On another note, it isn’t clear to me, if isValid should be 0 or 1 for a valid entry, the filtering line at the end of the scastie checks for 0, but the filter in the for comprehension checks for 1. If there aren’t multiple types of invalid, that you need to keep, it is probably better to make isValid a Boolean and assign it with values(1).toInt == 1 (or 0, depending on which one is valid).
I’d also apply conversion to Data and subsequent filtering while still on the iterator, before converting to a collection. This way, in the filtering case you’ll only need to fit the filtered result items in memory rather than the full unfiltered result. Further, as there is no dependency on the result from previous computations, no flatMap/for expression is actually required…
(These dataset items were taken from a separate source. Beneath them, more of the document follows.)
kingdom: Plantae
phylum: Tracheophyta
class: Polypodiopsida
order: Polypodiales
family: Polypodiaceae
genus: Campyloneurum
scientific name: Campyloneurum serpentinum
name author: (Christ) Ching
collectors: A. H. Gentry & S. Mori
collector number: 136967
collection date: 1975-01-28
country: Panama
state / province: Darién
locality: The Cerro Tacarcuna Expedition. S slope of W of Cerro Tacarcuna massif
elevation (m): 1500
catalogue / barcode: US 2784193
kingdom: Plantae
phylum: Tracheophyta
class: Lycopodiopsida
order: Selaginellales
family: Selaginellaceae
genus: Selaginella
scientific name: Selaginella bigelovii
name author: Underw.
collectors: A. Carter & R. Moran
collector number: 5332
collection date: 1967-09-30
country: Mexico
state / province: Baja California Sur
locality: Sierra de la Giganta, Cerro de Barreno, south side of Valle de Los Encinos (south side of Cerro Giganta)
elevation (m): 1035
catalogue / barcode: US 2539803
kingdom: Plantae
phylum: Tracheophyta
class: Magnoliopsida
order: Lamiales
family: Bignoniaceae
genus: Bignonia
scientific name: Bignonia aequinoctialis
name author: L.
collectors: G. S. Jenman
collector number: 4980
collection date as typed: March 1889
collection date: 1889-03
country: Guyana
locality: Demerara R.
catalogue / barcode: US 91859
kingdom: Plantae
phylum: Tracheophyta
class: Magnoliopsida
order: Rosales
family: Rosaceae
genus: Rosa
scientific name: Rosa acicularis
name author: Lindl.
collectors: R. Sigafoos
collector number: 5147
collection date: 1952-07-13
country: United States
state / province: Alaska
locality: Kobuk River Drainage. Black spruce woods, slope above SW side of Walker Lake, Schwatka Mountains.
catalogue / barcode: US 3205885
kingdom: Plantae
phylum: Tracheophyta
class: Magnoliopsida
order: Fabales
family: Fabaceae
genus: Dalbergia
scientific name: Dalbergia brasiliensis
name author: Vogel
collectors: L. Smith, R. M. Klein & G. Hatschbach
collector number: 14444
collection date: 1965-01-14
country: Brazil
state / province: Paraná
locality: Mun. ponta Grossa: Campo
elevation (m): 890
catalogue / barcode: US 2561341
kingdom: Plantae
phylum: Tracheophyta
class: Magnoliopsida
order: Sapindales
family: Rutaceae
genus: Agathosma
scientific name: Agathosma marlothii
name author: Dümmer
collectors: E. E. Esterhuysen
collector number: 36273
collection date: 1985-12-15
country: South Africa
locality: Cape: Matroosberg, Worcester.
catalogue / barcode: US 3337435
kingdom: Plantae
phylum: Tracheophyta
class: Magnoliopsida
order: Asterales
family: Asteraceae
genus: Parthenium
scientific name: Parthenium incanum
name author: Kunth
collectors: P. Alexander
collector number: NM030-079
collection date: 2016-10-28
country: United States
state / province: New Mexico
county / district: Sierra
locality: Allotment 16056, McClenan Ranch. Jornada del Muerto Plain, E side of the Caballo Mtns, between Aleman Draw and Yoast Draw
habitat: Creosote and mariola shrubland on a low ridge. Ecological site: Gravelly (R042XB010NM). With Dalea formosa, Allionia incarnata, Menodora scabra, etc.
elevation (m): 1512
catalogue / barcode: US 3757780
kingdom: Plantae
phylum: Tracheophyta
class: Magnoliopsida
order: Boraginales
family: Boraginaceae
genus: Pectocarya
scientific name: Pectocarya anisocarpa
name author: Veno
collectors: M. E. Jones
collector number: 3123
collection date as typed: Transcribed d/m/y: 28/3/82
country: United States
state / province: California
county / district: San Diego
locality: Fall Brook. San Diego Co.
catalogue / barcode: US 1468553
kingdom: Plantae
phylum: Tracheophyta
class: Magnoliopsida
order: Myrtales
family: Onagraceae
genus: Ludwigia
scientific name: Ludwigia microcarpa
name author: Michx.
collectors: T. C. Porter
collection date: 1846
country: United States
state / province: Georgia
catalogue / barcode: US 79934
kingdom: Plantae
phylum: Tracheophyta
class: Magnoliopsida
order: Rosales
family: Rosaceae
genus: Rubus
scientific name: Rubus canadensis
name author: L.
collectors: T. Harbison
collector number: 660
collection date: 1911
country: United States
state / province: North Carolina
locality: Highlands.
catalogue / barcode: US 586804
This is good point as I’d like to apply more filtering based on other/several fields in the future.
My main concern is now how to only update filtered data in the csv file. Here is what I would like to achieve:
What I’d like to achieve is computing a metric for the valid cases (isValid = 1) only.
I have written a function to compute the metric which takes as parameter the dataID list of valid cases and once the metrics are computed for those cases, I’d like to concatenate all so that I just update those valid cases.
Ideally I’d like to keep the initial dataIDs order.
Sorry if it far from the initial post …
About the variant you talked above, what would be the function parseLine ? I tried with this one but I got error as it outputs Array[String], not Data type.
def parseLine(line: String): Data = line.split(",").map(_.trim)
In your original code you are already converting a String line to a Data instance, no? (Although there’s some room for improvement there, as well.) Extract the relevant parts and combine them in this method. What remains to be done to go from Array[String] to Data?